--- START Records for the task ---

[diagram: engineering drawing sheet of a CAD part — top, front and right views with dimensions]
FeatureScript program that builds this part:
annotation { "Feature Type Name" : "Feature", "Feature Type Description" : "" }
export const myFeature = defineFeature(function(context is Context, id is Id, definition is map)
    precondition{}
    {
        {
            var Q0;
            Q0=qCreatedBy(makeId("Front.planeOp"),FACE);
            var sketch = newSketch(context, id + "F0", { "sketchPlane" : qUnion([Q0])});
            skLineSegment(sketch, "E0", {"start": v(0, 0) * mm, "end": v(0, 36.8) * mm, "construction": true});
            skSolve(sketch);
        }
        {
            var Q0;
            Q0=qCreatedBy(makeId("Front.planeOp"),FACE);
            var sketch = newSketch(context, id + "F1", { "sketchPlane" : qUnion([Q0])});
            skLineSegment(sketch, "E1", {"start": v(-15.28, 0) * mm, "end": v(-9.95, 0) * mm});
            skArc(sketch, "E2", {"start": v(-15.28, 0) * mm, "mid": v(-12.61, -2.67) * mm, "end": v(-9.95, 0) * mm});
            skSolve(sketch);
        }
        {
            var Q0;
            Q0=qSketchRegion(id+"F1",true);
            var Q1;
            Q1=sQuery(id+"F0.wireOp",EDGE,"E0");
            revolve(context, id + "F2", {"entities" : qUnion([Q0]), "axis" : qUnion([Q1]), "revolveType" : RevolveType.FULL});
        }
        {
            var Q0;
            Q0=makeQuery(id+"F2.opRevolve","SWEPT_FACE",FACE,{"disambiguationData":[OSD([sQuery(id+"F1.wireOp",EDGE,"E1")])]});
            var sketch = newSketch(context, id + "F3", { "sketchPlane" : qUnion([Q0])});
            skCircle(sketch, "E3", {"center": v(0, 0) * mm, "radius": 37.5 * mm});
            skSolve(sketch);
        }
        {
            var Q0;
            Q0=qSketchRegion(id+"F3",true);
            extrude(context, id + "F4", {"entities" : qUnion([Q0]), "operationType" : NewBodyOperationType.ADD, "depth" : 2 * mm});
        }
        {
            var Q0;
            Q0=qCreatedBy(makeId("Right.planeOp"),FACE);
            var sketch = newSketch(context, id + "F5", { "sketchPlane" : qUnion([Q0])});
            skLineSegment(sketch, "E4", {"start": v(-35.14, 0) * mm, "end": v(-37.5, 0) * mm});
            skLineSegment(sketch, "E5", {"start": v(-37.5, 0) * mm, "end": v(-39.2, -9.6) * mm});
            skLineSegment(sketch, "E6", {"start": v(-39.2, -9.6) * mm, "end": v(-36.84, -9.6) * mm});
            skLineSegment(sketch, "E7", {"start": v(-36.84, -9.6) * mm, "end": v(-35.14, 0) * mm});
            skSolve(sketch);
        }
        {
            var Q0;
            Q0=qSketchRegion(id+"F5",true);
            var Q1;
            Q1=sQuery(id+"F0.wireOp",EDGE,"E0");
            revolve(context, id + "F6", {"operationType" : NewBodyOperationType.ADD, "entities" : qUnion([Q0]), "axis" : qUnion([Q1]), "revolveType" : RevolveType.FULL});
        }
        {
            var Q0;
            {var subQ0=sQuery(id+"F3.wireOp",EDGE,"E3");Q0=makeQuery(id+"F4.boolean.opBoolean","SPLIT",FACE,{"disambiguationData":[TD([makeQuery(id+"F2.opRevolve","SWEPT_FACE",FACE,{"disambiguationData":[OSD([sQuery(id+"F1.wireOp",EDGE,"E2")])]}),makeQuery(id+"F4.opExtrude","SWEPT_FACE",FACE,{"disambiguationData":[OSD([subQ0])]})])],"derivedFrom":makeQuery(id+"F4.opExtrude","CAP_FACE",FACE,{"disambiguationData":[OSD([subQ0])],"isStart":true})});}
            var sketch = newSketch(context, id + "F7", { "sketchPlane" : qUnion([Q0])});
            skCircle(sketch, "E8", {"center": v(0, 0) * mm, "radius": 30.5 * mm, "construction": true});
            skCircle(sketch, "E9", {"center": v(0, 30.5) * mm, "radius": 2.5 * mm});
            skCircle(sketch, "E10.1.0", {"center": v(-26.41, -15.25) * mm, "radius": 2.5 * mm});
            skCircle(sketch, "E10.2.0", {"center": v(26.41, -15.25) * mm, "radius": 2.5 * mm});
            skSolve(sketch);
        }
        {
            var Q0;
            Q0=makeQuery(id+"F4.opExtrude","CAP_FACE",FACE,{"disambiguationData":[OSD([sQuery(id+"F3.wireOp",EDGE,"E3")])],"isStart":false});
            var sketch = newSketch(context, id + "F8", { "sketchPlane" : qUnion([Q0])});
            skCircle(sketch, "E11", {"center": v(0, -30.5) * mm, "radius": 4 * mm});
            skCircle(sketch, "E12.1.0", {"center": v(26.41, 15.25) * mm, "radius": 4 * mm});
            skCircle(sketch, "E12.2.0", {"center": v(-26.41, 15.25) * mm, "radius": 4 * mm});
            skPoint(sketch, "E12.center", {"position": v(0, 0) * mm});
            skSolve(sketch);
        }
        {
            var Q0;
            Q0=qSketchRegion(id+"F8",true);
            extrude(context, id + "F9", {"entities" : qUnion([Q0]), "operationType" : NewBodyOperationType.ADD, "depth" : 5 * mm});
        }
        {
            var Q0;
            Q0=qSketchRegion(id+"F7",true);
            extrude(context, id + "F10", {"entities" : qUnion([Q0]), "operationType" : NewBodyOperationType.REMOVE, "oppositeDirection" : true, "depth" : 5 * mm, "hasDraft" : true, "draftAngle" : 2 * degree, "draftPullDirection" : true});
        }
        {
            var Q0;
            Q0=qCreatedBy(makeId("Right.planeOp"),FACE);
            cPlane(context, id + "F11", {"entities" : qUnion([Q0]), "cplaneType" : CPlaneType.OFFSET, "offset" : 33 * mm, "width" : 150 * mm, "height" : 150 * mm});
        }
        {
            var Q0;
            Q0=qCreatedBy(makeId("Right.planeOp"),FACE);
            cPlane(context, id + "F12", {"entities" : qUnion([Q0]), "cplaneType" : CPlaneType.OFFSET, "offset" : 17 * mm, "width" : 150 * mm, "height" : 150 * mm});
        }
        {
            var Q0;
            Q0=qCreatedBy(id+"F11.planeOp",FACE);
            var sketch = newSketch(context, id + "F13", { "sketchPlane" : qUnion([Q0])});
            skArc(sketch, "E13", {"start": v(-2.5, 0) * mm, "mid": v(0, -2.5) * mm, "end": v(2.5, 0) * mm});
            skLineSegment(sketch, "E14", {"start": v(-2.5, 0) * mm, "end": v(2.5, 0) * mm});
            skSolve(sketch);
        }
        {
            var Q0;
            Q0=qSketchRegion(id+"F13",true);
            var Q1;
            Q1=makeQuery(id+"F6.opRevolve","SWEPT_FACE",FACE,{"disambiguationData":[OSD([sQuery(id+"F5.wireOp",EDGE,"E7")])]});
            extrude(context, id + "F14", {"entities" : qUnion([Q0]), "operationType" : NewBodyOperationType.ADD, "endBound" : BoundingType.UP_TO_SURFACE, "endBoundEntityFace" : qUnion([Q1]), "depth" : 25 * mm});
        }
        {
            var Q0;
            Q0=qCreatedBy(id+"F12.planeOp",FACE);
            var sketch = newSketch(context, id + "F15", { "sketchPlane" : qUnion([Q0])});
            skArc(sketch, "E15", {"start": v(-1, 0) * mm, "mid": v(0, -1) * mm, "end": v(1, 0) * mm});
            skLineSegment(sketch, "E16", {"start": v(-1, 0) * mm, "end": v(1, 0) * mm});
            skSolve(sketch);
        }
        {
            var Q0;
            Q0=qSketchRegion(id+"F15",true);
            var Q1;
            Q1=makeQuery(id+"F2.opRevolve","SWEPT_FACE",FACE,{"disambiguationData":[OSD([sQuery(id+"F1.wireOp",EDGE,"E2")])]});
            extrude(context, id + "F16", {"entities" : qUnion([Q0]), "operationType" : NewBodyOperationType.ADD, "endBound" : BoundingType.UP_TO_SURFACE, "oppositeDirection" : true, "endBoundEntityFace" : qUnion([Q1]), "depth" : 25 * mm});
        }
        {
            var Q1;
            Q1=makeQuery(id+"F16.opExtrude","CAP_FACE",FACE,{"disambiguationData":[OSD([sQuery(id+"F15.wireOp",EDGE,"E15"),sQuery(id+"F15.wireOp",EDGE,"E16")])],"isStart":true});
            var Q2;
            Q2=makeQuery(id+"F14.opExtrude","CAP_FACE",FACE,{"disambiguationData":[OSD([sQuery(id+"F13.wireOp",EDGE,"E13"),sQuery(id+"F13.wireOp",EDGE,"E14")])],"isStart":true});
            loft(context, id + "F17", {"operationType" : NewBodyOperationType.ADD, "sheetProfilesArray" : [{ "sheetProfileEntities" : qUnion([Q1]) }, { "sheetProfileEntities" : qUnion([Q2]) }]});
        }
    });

--- END Records for the task ---

### Written task
List every line above that contains the string "qSketchRegion", matching case exactly.

### Result of the task
            Q0=qSketchRegion(id+"F1",true);
            Q0=qSketchRegion(id+"F3",true);
            Q0=qSketchRegion(id+"F5",true);
            Q0=qSketchRegion(id+"F8",true);
            Q0=qSketchRegion(id+"F7",true);
            Q0=qSketchRegion(id+"F13",true);
            Q0=qSketchRegion(id+"F15",true);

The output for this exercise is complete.